Breaking up the big banks: Is anybody thinking?

(American Enterprise Institute) -- Arguments that the biggest US banks should be broken into smaller entities because they are too big to fail (TBTF) have recently become more common. Breaking up the biggest banks would obviously have profound consequences for the US economy, but many who support the idea seem not to have given any serious thought to whether the benefits of a breakup exceed the associated costs. Even simpler questions—how small, for example, a bank would have to be before it is no longer considered TBTF—have been ignored. It is somewhat shocking that so many people who should know better have announced their support for the breakup idea without addressing this and other fundamental questions.

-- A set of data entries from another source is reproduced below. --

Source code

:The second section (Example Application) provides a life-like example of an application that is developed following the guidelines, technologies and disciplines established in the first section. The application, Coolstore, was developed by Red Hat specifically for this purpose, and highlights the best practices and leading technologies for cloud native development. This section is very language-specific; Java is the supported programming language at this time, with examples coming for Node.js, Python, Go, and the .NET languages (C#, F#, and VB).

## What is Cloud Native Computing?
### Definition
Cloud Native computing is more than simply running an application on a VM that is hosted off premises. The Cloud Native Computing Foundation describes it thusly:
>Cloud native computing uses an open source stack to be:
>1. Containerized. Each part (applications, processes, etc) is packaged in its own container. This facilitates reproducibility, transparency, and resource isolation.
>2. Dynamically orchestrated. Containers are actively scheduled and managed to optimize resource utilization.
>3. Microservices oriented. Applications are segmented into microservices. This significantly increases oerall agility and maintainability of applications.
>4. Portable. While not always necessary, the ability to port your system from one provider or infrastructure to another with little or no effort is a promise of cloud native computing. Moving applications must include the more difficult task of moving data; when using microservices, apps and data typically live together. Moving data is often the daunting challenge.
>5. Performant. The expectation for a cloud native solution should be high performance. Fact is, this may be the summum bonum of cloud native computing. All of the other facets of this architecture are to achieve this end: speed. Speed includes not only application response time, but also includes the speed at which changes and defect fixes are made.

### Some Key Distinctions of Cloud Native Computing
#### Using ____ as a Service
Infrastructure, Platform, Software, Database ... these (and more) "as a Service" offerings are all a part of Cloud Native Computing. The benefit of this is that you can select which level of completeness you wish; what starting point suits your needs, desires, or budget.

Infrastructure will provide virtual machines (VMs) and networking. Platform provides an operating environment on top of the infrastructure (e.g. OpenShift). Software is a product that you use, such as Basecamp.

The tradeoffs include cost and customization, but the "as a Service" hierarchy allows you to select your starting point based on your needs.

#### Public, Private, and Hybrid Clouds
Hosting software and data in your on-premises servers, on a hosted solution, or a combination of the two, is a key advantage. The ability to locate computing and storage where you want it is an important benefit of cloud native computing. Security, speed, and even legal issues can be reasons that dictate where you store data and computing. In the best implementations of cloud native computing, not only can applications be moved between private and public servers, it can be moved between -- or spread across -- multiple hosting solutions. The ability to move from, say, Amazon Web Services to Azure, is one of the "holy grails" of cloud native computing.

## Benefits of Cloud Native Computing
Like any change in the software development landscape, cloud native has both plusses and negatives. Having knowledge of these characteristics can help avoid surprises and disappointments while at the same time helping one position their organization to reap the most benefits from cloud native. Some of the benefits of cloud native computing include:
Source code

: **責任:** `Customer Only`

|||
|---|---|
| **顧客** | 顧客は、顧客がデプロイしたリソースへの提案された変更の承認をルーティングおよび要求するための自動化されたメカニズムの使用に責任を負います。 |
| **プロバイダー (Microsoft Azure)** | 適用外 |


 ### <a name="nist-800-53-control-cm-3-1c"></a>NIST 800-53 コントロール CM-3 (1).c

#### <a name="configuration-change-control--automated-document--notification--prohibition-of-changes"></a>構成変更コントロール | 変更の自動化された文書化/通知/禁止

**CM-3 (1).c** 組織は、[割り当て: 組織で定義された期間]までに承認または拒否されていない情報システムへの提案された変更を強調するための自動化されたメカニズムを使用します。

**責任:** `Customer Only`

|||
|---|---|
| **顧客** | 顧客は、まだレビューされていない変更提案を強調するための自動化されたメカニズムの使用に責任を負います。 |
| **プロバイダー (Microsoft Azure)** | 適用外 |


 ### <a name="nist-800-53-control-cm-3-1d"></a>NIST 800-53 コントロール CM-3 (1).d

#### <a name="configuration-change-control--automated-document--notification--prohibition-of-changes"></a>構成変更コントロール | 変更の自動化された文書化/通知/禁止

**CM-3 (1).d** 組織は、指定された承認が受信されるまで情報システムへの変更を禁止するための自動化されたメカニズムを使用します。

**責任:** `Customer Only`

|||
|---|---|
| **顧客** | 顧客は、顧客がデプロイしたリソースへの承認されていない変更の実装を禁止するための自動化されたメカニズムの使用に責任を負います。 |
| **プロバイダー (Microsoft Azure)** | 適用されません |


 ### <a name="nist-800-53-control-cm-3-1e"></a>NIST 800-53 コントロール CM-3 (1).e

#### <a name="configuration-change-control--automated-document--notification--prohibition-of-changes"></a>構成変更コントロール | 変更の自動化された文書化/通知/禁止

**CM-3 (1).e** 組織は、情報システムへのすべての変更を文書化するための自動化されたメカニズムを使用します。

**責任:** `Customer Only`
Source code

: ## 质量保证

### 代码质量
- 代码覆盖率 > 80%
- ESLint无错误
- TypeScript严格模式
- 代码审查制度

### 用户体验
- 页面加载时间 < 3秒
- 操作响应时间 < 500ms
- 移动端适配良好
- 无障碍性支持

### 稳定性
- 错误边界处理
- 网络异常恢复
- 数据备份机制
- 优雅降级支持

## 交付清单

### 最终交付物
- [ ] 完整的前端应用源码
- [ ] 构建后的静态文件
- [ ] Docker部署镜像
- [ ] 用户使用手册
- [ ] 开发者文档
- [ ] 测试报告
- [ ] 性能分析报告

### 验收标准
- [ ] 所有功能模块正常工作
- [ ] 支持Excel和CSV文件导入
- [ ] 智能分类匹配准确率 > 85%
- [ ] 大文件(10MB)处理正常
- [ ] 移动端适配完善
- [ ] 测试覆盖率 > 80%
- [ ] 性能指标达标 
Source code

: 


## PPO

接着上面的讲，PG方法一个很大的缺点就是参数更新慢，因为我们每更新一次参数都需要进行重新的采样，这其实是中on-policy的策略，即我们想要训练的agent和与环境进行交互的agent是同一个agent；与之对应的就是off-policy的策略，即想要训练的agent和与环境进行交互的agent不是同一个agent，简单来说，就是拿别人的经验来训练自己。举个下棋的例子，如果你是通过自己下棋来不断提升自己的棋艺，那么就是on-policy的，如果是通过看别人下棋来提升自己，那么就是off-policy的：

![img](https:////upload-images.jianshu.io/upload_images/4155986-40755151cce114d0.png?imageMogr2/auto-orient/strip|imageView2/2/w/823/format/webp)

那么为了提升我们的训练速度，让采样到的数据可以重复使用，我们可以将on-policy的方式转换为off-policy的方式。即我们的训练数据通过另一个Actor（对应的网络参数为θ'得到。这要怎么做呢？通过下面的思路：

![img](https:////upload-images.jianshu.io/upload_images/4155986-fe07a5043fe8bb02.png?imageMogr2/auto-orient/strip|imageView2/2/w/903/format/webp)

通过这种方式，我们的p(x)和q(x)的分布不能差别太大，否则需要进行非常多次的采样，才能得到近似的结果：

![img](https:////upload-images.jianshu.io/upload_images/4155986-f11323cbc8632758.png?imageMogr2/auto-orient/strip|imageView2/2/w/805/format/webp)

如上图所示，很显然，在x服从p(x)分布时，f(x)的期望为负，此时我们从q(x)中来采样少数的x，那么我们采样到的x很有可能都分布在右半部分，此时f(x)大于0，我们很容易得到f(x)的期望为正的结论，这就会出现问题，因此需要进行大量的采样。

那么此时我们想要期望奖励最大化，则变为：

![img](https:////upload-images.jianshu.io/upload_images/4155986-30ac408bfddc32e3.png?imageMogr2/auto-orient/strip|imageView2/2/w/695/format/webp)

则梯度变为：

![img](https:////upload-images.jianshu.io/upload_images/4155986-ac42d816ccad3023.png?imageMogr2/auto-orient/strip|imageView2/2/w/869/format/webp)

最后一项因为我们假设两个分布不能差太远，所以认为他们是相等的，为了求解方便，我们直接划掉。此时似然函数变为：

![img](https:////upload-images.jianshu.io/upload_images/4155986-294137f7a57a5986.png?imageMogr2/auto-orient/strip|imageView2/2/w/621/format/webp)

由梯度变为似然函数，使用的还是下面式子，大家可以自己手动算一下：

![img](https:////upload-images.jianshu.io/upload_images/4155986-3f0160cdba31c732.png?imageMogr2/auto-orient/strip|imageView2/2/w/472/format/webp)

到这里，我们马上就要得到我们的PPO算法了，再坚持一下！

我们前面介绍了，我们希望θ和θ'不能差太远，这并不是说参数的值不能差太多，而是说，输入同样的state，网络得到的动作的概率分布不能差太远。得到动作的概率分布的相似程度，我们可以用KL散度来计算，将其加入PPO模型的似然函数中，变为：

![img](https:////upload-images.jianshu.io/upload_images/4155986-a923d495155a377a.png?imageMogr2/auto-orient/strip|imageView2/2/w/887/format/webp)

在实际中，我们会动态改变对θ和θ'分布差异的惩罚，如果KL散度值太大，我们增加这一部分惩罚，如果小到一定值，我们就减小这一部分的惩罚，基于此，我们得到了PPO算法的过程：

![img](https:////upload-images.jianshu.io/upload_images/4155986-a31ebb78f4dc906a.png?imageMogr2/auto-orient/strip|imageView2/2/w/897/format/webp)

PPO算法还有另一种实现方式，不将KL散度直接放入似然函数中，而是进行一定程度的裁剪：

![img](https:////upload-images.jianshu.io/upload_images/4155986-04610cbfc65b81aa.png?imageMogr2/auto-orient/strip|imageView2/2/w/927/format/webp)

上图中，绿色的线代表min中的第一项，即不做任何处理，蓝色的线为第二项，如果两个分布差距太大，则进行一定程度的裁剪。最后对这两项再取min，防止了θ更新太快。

This does not mean that breaking up the biggest banks is necessarily a bad idea, only that it is a matter of such potential consequence for the US economy that it deserves far more serious thought than it seems to have received thus far from those who favor it.

Key points in this Outlook:

  • Although breaking up the largest US banks has attracted significant support from some politicians and commentators, these and other supporters seem to have ignored basic questions that must be answered before a breakup would make sense.
  • The idea that any financial institution is “too big to fail” is one that has yet to be definitively proven; what size a bank must before it is not TBTF cannot be known in advance, and the consequences for economic growth of breaking up big banks have not been weighed. 
  • Calls for breaking up banks are an admission by many supporters of the much-vaunted Dodd-Frank Act that it will not prevent the failure of large financial institutions from causing another financial crisis.

 

Breaking up the biggest banks is said to have growing support in Congress,[1] but the idea’s supporters—even those who are respected commentators[2]—do not appear to have given it any deep thought. Without any serious discussion, it should come as no surprise that the idea has bipartisan support among the American people.[3] But Martin Baily of Brookings, always levelheaded in his judgments, calls it “nuts.”[4]

Obviously, for the United States to break up its largest banks would be a very consequential step with significant implications for our economy and financial system. Before proceeding, we should have a reasoned debate on the costs and benefits. Instead, what we have had thus far is a surprising chorus of commentators calling for breaking up the banks without seeming to give any attention to the most elementary issues such a step would entail.

This Outlook will lay out some of those issues. These are not technical matters; they are the simple, first-order questions that ought to occur immediately to anyone who supports the idea of breaking up the largest banks—and they have been largely ignored. Ultimately, this is a depressing commentary on how our discourse on important matters of financial regulation and financial structure has descended—in this era of 24/7 media and instant reaction—to the level of slogans and bumper-strip opinionating.

This is not to say that breaking up the largest banks into smaller entities is necessarily a bad idea; I will not argue for or against it in this Outlook, although I will outline some of the more obvious pros and cons. What is clear, however, is that—whatever its long-term benefits— such an action would be highly disruptive to the economy and the financial system. Millions of existing relationships between banks and their individual or company clients would have to be renegotiated; lines of credit that were possible with large banks but not with smaller ones would have to be terminated; employees of large banks engaged in activities that smaller banks would not be able to pursue would have to find other things to do; US companies operating abroad that rely on the assistance of US banks may have to find that assistance, if available at all, from foreign banks. This is only a small list of the revolutionary changes in the US financial system that would have to attend the breakup of the largest US banks.

Moreover, it is reasonably clear—shown by their continuing profitability—that the largest banks are performing valuable financial and other services. The idea of breaking up successful businesses is always troubling unless—as in the case of, say, the old Standard Oil trust —they are substantially harming the economy, an argument that no one has made. Indeed, the argument that the largest banks caused the financial crisis when they stopped lending to one another after the Lehman bankruptcy demonstrates their centrality to the smooth functioning of the global economy.

To be sure, numerous benefits are said to flow from breaking up the biggest banks. Among them are preventing a large bank failure that might bring on another 2008-like financial crisis, assuring that these large and complex institutions can be effectively managed, and reducing the risk-taking and funding advantages that result from their status as too-big-to-fail (TBTF) institutions.[5] But the costs never seem to be taken into account.

Of all these reasons, the most important by far is the possibility that the failure of any of the largest banks might present a danger to the stability of the US financial system—the reason they are said to be TBTF. That, in my view, is the only reason serious enough to warrant the disruption and the risks that would accompany a significant downsizing of the largest banks. Accordingly, I will focus on the TBTF issue and the questions that must be considered—at a minimum—before we proceed with something as consequential as a breakup effort.